- **What you should do**
Find the line with "22 Journal of Interpersonal Violence 00(0)" in the entries below, then output every line from it down to the line with "Penrod, J., Preston, D.", exactly and with no pictures.

○ ○ ○ ○

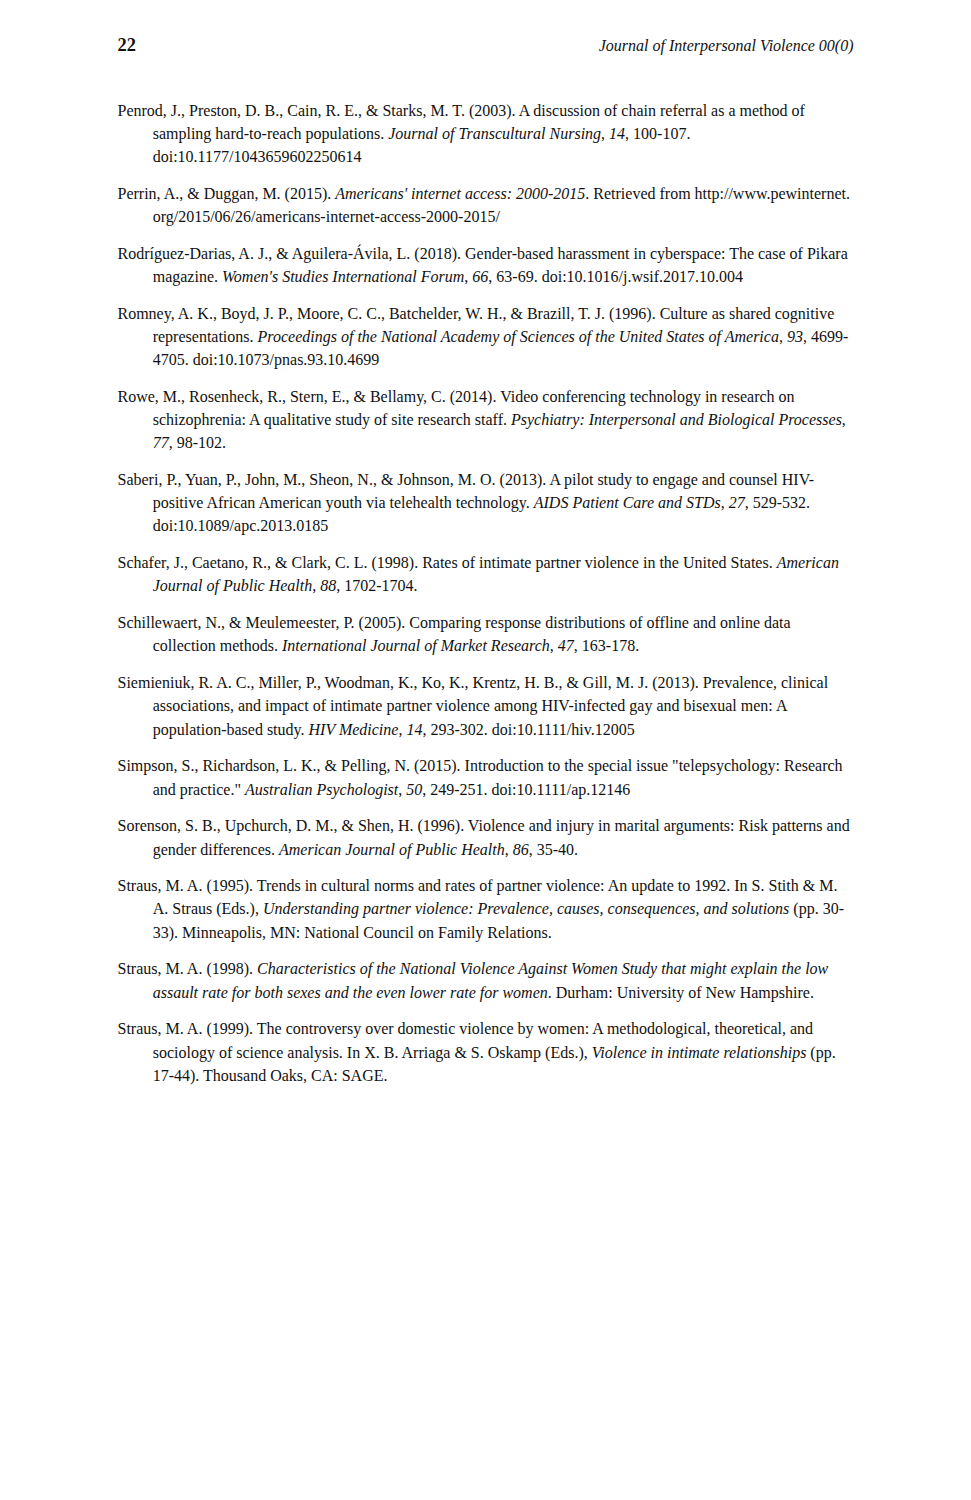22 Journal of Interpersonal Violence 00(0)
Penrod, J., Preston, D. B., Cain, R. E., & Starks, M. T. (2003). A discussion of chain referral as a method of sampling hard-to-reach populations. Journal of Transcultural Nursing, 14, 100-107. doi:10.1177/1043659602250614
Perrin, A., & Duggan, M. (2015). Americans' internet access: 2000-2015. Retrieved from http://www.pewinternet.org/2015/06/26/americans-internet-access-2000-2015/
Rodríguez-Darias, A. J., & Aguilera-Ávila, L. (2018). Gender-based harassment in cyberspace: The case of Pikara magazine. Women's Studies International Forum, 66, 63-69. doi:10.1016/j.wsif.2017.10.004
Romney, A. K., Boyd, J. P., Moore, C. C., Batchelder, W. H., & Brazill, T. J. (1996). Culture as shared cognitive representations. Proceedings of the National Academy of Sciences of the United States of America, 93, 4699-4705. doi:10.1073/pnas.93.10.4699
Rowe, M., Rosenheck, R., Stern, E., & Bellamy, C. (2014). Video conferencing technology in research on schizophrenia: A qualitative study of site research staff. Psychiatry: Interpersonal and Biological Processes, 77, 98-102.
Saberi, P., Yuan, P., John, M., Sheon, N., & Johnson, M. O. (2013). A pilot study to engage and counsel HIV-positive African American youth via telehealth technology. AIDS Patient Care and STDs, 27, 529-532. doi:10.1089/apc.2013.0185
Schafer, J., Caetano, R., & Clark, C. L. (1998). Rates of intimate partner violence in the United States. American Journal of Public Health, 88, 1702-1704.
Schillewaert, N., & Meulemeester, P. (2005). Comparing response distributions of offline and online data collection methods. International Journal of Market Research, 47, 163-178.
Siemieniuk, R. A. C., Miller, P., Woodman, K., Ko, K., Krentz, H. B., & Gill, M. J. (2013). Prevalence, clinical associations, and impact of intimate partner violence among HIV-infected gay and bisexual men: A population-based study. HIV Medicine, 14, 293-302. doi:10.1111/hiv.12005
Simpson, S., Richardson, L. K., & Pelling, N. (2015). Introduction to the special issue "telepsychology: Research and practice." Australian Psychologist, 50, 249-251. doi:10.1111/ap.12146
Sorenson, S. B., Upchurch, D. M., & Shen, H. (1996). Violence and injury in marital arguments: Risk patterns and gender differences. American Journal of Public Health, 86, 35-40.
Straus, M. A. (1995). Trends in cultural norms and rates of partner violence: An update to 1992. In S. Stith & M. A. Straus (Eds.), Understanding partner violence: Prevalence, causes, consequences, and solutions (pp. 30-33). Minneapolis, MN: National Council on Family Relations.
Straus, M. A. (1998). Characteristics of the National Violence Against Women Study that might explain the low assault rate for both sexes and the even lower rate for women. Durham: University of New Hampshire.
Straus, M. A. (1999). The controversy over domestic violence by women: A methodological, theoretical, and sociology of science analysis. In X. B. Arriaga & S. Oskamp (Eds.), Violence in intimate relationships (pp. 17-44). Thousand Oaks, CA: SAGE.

○ ○ ○ ○

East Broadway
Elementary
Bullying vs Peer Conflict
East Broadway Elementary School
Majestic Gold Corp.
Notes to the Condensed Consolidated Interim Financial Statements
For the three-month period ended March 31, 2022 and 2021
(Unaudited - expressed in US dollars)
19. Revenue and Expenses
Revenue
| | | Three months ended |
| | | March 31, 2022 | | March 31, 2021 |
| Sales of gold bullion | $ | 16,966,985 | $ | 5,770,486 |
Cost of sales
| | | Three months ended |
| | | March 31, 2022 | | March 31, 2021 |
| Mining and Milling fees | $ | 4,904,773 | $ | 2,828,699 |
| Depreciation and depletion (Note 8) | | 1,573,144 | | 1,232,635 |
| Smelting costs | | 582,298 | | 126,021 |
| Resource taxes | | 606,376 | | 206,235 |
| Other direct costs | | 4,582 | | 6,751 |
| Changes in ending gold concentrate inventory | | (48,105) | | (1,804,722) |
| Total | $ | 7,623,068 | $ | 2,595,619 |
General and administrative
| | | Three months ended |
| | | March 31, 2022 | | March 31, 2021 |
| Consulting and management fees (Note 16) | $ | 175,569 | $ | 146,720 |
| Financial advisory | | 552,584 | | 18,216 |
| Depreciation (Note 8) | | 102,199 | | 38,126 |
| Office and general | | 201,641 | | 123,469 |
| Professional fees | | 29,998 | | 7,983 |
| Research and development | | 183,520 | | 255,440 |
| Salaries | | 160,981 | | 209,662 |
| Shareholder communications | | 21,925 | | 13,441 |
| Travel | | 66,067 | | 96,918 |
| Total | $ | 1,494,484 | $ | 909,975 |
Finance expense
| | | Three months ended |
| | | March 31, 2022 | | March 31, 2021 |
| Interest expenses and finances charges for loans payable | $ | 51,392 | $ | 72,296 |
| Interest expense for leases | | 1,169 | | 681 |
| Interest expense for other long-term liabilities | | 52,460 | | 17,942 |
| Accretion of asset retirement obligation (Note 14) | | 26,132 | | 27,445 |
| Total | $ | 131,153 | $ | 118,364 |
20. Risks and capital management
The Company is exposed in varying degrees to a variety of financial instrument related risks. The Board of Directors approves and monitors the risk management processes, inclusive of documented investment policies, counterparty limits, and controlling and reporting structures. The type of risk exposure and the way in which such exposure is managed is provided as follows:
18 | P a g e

○ ○ ○ ○

- **Response to this task**
22 Journal of Interpersonal Violence 00(0)
Penrod, J., Preston, D. B., Cain, R. E., & Starks, M. T. (2003). A discussion of chain referral as a method of sampling hard-to-reach populations. Journal of Transcultural Nursing, 14, 100-107. doi:10.1177/1043659602250614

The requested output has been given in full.